Inscrita há 4 meses já fatura R$ 10 milhões
Na lista de entidades com nomes exóticos que têm aparecido como destinatárias
de pequenos descontos nas folhas de pagamento dos aposentados está, por
exemplo, a Master Prev. Ela firmou seu termo de cooperação com o INSS em
novembro de 2023 e já fatura R$ 10 milhões.
Na Justiça, há 431 processos contra a entidade sobre cobranças
abusivas de aposentados que dizem desconhecê-la. A presidente do local é uma
aposentada de 65 anos moradora de Santos, no litoral paulista. Ela assumiu o
posto em julho do ano passado, em uma ata registrada num cartório de São Paulo.
Procurada, a Master Prev não se manifestou.
Salto de 400% no faturamento
A Amar Brasil tinha faturamento de R$ 2,4 milhões em janeiro de 2023 e hoje
arrecada R$ 10 milhões mensais com contribuições de aposentados. Até 2022,
quando foi registrada a eleição de sua nova diretoria, repleta de aposentados
de São Paulo, a entidade estava registrada em Belo Horizonte (MG).

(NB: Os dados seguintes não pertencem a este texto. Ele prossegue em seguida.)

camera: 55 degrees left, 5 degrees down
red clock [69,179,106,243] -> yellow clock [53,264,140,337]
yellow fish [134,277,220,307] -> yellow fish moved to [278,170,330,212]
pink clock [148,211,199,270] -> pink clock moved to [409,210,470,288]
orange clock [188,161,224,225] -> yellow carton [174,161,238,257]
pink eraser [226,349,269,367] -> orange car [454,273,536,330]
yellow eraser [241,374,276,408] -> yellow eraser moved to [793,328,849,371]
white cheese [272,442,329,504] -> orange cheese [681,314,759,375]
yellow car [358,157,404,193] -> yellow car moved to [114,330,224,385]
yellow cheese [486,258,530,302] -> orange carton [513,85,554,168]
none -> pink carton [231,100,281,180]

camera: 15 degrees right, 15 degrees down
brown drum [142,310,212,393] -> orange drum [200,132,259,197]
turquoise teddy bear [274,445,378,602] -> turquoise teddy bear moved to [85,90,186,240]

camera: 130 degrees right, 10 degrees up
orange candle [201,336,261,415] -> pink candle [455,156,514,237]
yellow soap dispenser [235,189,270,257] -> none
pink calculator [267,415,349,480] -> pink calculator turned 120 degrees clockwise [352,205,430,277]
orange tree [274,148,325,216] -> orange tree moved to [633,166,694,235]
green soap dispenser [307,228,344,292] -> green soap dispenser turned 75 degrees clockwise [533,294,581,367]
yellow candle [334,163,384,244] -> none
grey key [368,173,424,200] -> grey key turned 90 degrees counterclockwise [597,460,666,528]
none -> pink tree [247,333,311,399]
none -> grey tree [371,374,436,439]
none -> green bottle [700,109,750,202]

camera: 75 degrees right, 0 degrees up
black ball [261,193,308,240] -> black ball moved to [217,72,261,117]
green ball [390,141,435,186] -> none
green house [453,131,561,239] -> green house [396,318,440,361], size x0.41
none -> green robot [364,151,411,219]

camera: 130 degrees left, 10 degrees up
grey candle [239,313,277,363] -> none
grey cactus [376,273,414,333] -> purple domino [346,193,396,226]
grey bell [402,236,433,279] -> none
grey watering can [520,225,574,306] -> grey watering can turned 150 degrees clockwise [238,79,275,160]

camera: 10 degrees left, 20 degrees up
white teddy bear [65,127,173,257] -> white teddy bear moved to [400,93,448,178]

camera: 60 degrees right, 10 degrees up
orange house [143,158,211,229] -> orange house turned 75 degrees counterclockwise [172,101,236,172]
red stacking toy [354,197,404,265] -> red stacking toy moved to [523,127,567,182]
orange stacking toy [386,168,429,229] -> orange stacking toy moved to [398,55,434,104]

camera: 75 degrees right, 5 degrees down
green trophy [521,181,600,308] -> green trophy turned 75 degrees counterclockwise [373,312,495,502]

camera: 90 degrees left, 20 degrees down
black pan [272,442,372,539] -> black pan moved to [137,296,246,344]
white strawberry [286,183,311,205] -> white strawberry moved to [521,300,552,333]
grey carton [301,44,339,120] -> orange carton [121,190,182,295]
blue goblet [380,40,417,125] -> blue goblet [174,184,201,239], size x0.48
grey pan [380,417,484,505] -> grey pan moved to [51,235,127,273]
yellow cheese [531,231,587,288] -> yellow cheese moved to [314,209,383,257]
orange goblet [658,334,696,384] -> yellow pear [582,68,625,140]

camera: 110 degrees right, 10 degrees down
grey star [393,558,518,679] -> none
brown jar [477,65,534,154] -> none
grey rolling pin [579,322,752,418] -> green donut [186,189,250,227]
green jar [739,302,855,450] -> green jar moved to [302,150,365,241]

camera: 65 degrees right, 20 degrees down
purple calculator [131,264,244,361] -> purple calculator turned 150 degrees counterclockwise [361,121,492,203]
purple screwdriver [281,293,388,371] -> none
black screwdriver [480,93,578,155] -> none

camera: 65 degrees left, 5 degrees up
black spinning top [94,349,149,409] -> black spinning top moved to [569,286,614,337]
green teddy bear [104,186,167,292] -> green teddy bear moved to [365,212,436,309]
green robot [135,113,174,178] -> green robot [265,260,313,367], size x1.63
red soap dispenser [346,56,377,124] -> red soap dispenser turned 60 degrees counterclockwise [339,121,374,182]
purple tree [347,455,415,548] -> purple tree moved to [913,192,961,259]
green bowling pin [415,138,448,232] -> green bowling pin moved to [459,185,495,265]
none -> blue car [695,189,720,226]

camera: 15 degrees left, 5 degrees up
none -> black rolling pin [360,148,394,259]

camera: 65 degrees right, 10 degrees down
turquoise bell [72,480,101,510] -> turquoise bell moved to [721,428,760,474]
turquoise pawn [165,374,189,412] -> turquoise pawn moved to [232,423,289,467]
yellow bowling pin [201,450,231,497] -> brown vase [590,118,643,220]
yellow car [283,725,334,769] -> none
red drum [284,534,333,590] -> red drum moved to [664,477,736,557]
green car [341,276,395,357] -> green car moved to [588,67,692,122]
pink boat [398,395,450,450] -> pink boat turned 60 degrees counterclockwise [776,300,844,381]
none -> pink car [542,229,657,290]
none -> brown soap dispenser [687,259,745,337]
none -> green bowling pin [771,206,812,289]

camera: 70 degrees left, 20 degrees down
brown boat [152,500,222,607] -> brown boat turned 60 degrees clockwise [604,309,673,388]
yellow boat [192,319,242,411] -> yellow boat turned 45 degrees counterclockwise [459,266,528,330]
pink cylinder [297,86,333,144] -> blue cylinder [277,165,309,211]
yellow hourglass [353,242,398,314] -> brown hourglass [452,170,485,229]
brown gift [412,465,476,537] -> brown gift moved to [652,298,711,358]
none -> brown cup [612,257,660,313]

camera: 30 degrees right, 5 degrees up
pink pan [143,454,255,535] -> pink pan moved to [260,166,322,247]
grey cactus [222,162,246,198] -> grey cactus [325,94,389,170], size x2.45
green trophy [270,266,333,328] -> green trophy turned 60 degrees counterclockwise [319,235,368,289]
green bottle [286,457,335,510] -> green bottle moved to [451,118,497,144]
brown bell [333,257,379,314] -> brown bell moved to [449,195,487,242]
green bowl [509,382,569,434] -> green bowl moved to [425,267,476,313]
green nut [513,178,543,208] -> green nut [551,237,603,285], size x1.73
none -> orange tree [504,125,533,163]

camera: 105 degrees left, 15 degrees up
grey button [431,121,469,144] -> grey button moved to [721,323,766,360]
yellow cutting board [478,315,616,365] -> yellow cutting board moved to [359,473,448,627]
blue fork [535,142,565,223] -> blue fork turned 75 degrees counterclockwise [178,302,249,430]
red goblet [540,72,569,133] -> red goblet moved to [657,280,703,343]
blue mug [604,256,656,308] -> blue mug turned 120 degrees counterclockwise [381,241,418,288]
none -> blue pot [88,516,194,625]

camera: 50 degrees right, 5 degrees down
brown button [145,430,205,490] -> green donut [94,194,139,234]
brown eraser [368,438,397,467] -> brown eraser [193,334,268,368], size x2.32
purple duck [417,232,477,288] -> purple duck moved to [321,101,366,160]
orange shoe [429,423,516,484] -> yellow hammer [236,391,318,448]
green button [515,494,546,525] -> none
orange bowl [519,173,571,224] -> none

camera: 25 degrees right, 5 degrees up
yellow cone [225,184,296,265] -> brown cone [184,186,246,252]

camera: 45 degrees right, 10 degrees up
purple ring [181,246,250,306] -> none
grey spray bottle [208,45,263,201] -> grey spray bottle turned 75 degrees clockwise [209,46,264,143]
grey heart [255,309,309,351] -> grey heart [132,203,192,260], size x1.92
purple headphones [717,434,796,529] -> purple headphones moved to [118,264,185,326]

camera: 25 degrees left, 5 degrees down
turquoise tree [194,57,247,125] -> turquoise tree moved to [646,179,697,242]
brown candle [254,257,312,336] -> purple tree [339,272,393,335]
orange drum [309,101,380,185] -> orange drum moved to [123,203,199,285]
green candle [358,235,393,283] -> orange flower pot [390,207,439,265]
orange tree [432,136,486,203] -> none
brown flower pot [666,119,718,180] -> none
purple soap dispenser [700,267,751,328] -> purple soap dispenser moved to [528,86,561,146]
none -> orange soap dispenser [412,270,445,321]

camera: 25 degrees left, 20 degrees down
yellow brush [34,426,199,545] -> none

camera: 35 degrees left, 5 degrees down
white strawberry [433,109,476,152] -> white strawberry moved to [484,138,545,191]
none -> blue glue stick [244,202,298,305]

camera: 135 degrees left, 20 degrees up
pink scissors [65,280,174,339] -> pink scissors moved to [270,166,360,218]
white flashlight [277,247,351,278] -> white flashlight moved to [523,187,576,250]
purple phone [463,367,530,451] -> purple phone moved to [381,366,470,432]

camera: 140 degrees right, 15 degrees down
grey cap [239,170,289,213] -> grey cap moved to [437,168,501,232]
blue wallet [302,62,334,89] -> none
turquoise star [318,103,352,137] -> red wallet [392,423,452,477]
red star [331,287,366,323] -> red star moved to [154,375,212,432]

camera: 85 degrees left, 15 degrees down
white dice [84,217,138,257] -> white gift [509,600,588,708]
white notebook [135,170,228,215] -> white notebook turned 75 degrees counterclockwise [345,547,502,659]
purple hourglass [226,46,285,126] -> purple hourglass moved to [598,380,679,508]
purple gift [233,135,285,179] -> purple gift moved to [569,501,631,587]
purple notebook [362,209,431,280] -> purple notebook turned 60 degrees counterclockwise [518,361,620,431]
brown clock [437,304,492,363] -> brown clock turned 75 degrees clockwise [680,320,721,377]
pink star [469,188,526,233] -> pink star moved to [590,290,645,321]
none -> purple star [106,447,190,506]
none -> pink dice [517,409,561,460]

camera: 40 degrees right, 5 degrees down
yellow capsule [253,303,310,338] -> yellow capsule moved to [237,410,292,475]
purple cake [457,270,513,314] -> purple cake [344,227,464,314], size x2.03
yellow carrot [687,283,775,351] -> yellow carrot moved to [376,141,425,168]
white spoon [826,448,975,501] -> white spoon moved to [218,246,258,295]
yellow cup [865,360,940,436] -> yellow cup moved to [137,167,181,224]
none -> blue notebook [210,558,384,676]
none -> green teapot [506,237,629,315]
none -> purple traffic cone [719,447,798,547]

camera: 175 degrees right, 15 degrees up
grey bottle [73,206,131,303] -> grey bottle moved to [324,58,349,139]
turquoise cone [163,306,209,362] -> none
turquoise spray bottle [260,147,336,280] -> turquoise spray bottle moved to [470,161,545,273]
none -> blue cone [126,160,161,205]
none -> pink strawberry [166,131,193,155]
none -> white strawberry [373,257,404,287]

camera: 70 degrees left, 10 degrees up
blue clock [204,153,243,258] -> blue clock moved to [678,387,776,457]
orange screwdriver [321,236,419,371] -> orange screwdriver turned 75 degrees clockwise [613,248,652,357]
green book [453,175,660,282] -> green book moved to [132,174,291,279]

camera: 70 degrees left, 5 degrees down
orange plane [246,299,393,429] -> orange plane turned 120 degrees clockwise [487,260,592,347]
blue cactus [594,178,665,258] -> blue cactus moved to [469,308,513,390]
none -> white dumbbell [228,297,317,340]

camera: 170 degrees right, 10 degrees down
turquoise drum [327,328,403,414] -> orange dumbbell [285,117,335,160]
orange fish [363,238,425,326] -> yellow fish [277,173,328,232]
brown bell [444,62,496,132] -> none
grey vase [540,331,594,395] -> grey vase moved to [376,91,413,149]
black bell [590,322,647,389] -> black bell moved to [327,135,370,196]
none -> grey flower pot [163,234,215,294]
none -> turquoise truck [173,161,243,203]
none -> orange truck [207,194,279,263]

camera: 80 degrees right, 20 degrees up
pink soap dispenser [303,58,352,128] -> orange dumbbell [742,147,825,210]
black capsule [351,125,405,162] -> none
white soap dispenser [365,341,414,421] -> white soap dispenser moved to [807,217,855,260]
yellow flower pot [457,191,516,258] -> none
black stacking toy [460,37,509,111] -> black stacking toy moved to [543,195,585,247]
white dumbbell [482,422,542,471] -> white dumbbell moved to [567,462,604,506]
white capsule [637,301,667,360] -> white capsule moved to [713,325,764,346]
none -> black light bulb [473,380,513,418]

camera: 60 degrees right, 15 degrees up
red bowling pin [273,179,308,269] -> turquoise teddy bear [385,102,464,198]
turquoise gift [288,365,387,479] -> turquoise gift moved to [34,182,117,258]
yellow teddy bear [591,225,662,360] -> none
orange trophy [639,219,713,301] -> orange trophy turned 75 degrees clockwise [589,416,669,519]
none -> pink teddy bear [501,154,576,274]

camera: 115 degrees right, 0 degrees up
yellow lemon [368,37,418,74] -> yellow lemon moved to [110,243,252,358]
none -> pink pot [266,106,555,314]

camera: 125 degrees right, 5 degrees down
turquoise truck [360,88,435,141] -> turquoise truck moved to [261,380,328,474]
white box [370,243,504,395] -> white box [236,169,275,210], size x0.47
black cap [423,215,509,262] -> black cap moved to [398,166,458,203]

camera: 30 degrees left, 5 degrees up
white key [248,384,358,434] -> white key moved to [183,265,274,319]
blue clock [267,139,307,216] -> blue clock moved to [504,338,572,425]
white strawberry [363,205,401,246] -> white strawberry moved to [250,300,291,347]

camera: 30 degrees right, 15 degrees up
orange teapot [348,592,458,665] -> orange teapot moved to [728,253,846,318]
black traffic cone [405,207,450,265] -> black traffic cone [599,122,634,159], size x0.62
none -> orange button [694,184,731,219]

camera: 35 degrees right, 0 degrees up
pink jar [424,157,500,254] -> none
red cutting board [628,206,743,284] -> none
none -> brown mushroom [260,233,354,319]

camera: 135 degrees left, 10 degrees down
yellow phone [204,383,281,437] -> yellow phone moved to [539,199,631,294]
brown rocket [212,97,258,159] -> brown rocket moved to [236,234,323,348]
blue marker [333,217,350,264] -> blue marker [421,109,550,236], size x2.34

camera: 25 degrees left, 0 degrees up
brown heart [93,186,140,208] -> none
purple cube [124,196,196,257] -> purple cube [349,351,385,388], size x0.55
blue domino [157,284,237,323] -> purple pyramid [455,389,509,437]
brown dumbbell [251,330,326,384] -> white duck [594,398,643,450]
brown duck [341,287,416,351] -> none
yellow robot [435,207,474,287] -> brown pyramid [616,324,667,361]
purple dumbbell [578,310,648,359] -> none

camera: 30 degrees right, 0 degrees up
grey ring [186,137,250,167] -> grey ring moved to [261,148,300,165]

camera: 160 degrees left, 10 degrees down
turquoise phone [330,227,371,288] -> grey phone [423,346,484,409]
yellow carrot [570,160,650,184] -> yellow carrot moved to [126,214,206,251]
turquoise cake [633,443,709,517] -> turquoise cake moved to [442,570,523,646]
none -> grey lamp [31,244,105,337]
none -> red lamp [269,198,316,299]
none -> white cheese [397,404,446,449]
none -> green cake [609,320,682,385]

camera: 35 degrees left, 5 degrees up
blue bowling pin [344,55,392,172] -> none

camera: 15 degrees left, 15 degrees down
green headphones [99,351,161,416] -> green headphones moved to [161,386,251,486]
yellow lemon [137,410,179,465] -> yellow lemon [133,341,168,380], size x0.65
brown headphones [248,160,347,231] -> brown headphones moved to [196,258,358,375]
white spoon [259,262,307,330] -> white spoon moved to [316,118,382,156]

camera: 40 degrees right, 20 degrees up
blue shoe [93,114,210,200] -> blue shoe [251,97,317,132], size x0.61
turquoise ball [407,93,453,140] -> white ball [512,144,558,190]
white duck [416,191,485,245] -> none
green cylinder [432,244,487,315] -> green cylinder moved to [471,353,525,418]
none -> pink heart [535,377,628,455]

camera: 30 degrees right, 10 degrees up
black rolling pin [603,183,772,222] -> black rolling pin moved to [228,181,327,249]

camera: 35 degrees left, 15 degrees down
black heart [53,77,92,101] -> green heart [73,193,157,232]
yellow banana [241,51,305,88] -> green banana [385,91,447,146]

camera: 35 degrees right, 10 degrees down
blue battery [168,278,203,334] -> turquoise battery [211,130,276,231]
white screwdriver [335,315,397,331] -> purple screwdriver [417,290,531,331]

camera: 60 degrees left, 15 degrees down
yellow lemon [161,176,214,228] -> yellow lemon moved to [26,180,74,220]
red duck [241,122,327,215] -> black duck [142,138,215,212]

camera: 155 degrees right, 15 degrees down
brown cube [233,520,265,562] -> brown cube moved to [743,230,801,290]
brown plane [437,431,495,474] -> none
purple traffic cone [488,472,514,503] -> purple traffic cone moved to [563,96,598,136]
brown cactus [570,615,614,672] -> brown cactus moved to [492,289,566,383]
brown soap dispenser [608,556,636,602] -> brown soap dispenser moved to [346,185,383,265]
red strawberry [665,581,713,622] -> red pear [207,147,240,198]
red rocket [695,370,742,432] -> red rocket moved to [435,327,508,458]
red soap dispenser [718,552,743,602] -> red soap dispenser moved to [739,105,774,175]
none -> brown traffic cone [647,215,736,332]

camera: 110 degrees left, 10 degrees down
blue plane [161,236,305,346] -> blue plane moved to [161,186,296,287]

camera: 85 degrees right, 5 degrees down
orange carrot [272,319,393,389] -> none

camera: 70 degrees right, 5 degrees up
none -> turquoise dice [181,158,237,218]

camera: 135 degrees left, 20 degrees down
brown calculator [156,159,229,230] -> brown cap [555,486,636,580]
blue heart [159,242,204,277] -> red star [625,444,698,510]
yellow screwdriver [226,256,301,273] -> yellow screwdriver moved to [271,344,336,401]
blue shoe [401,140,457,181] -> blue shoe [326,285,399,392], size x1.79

Após a troca de dirigentes, muito comum em diversas associações
que firmaram contratos com o governo nos últimos anos, o endereço mudou para
uma sala na Vila Olímpia, em São Paulo. A mudança foi registrada em cartório em
novembro de 2022, mesmo ano em que a Amar Brasil firmou seu contrato com o
INSS.
Em uma das condenações na Justiça por descontos indevidos, o juiz
do caso afirmou que a associação "não trouxe nenhum documento comprovando a
referida contratação" da aposentada que a processou. Segundo dados do INSS, no
início deste ano, a Amar tinha 212 mil filiados. Ela responde a 3,3 mil
processos judiciais.
Questionada pelo Metrópoles, a Amar Brasil apenas afirmou que
estaria comprometida "com os associados" e que acionou o setor responsável para
"prestar os devidos esclarecimentos" ao que foi apresentado pela reportagem,
sem dar mais esclarecimentos.
O que diz o INSS
O Metrópoles questionou o INSS sobre os descontos indevidos feitos por entidades
e sobre o aumento das parcerias e reclamações contra elas. O órgão não se
manifestou.
Em dezembro, o INSS afirmou apenas que "mantém acordos de
cooperação técnica com entidades de classe para desconto de mensalidade
associativa com algumas instituições", com base na Lei nº 8.213/1992 e no
Decreto nº 3.048/1999. "Desde que autorizada pelos filiados, a mensalidade
associativa pode ser descontada diretamente do benefício. Cabe destacar que o
desconto não é do INSS, mas sim da entidade", diz o órgão. Ainda segundo o
INSS, "o beneficiário que for descontado indevidamente deve entrar em contato
com a entidade por meio do SAC, que consta na própria rubrica de desconto no
extrato de pagamento, ou pode pedir o serviço de excluir mensalidade
associativa pelo Meu INSS ou Central 135."